- [PROBLEM TO SOLVE] Format the items from the line containing "7 PM? Give the end time." through the line containing "9:30 AM -- halfway", inclusive, as a two-column CSV with the columns entry and response. Give one row per item, with each field in double quotes and any line breaks replaced by spaces.

- [GIVEN DATA]
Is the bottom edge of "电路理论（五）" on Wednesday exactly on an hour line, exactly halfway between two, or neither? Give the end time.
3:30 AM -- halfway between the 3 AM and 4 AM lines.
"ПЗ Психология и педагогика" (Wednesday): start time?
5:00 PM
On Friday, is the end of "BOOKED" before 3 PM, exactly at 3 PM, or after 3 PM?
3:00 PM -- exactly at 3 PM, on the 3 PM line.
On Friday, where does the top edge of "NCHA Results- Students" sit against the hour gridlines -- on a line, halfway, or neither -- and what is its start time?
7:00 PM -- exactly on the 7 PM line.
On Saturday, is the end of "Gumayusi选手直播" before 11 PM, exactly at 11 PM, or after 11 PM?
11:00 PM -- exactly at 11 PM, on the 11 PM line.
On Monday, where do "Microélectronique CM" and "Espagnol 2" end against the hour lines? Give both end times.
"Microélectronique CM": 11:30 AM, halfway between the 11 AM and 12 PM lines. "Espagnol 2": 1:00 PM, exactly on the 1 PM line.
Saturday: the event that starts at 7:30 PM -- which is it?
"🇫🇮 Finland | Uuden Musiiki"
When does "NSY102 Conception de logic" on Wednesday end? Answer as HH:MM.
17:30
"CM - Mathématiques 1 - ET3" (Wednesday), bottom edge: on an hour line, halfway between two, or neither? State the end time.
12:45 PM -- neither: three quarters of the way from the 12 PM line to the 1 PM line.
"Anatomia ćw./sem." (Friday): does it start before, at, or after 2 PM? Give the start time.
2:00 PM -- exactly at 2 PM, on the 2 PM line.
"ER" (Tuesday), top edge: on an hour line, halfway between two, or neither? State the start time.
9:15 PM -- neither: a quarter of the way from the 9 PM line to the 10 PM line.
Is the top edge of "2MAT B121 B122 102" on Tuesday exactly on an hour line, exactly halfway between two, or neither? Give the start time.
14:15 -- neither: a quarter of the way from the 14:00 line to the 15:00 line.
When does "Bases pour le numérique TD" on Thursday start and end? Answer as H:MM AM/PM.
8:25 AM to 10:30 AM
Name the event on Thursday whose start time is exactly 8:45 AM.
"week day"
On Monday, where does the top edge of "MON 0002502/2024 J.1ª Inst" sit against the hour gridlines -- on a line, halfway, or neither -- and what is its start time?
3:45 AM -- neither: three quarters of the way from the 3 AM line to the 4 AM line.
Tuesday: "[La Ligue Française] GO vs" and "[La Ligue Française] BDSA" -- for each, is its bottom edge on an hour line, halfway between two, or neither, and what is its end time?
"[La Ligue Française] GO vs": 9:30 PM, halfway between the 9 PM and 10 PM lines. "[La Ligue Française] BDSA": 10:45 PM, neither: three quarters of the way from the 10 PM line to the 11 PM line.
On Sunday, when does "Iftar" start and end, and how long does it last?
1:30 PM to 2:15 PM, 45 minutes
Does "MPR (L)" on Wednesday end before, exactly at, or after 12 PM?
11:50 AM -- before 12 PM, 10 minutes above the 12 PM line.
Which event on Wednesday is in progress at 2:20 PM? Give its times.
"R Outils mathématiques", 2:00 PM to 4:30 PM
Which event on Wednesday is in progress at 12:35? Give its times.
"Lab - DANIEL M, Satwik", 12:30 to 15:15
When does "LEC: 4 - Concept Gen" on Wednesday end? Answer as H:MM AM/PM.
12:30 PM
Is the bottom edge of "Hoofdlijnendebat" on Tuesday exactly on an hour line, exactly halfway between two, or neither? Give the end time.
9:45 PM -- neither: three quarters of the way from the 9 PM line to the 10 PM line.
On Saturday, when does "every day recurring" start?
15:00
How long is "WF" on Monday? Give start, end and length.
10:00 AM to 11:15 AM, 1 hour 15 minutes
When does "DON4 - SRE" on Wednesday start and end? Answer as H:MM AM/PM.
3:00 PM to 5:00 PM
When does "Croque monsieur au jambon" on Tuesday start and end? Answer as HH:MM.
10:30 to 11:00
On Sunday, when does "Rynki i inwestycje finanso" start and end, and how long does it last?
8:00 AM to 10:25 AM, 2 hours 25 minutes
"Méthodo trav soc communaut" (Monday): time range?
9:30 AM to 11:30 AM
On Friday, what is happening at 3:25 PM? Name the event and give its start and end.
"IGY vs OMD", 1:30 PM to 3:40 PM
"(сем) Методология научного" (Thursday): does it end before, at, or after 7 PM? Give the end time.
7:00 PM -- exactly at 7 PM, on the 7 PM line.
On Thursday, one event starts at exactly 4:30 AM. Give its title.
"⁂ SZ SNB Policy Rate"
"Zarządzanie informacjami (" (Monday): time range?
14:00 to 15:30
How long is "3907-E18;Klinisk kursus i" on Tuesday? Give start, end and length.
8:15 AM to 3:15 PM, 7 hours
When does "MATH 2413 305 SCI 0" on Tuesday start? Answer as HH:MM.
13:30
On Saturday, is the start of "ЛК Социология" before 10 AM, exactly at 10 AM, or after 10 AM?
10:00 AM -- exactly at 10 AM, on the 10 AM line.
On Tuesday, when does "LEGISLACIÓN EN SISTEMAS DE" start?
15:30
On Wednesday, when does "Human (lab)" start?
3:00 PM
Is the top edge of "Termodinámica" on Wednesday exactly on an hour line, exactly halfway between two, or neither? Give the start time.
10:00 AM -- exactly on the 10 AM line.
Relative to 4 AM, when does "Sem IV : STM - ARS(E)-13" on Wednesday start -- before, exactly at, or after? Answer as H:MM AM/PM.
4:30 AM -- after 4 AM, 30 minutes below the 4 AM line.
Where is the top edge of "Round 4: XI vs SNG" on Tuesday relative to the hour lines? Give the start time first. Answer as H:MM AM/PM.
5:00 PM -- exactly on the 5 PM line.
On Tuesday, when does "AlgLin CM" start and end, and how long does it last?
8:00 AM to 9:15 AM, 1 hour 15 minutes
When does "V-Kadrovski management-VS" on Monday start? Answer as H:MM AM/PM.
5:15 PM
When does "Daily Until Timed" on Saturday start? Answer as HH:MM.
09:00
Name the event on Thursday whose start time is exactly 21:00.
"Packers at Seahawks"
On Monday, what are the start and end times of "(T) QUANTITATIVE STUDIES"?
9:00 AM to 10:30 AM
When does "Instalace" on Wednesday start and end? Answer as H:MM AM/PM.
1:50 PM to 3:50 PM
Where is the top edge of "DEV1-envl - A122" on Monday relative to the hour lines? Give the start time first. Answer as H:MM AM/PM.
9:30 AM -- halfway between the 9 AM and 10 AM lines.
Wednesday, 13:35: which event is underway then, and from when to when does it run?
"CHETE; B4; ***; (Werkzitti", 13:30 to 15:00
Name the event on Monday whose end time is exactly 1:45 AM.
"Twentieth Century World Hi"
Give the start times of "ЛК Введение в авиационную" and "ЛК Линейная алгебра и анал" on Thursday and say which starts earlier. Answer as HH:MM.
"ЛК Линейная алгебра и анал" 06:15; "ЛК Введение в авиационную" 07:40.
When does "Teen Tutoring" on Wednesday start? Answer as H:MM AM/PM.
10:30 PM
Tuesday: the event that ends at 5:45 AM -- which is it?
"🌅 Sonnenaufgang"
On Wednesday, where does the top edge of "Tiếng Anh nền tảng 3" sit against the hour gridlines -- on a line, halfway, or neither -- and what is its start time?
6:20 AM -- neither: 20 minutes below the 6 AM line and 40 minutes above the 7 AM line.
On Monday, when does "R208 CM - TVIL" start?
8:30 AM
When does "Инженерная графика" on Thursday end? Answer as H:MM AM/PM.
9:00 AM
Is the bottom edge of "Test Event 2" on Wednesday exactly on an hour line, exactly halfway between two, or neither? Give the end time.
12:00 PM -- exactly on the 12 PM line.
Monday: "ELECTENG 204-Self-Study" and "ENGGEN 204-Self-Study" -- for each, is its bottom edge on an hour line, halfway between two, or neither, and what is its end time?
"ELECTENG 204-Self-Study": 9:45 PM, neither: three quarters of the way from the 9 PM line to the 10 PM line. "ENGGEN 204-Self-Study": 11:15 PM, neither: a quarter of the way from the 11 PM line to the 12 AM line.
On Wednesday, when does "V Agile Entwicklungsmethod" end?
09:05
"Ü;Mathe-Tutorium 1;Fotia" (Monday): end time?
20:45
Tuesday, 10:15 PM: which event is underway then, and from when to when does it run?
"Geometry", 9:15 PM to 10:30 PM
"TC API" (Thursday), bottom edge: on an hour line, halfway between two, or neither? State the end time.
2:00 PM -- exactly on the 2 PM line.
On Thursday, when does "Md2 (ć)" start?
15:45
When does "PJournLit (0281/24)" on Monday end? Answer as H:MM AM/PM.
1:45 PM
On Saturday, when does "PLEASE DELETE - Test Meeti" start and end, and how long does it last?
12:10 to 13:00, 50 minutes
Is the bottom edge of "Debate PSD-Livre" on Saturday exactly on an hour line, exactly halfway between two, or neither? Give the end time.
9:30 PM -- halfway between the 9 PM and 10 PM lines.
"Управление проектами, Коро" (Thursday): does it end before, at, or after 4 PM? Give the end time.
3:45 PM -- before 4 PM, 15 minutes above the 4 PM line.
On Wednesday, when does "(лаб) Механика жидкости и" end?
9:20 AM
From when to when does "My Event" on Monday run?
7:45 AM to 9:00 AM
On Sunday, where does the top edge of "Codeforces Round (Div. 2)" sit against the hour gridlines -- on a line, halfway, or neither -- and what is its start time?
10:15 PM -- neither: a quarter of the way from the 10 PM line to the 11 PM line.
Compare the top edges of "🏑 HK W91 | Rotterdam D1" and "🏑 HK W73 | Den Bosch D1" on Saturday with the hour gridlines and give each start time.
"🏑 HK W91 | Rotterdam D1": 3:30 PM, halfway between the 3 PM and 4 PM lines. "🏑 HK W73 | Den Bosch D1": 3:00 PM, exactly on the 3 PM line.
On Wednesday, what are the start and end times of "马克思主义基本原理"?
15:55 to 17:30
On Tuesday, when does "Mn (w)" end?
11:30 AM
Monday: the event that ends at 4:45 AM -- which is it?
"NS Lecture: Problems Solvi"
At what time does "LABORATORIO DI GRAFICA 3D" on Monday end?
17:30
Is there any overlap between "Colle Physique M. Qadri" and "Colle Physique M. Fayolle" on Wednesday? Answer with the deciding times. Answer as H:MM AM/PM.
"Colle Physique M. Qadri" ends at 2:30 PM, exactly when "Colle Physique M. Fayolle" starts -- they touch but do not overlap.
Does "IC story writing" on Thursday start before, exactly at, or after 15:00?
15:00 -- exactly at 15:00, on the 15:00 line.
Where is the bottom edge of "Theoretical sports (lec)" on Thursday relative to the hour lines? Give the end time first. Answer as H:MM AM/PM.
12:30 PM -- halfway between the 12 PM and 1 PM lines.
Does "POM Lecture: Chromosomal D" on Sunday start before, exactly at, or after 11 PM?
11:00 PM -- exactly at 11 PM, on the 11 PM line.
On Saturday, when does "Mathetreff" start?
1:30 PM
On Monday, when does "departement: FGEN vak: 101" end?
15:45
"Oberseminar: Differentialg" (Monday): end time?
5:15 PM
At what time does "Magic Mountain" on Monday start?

- [EXERCISE RESPONSE]
entry,response
"""(сем) Методология научного"" (Thursday): does it end before, at, or after 7 PM? Give the end time.","7:00 PM -- exactly at 7 PM, on the 7 PM line."
"On Thursday, one event starts at exactly 4:30 AM. Give its title.","""⁂ SZ SNB Policy Rate"""
"""Zarządzanie informacjami ("" (Monday): time range?","14:00 to 15:30"
"How long is ""3907-E18;Klinisk kursus i"" on Tuesday? Give start, end and length.","8:15 AM to 3:15 PM, 7 hours"
"When does ""MATH 2413 305 SCI 0"" on Tuesday start? Answer as HH:MM.","13:30"
"On Saturday, is the start of ""ЛК Социология"" before 10 AM, exactly at 10 AM, or after 10 AM?","10:00 AM -- exactly at 10 AM, on the 10 AM line."
"On Tuesday, when does ""LEGISLACIÓN EN SISTEMAS DE"" start?","15:30"
"On Wednesday, when does ""Human (lab)"" start?","3:00 PM"
"Is the top edge of ""Termodinámica"" on Wednesday exactly on an hour line, exactly halfway between two, or neither? Give the start time.","10:00 AM -- exactly on the 10 AM line."
"Relative to 4 AM, when does ""Sem IV : STM - ARS(E)-13"" on Wednesday start -- before, exactly at, or after? Answer as H:MM AM/PM.","4:30 AM -- after 4 AM, 30 minutes below the 4 AM line."
"Where is the top edge of ""Round 4: XI vs SNG"" on Tuesday relative to the hour lines? Give the start time first. Answer as H:MM AM/PM.","5:00 PM -- exactly on the 5 PM line."
"On Tuesday, when does ""AlgLin CM"" start and end, and how long does it last?","8:00 AM to 9:15 AM, 1 hour 15 minutes"
"When does ""V-Kadrovski management-VS"" on Monday start? Answer as H:MM AM/PM.","5:15 PM"
"When does ""Daily Until Timed"" on Saturday start? Answer as HH:MM.","09:00"
"Name the event on Thursday whose start time is exactly 21:00.","""Packers at Seahawks"""
"On Monday, what are the start and end times of ""(T) QUANTITATIVE STUDIES""?","9:00 AM to 10:30 AM"
"When does ""Instalace"" on Wednesday start and end? Answer as H:MM AM/PM.","1:50 PM to 3:50 PM"
"Where is the top edge of ""DEV1-envl - A122"" on Monday relative to the hour lines? Give the start time first. Answer as H:MM AM/PM.","9:30 AM -- halfway between the 9 AM and 10 AM lines."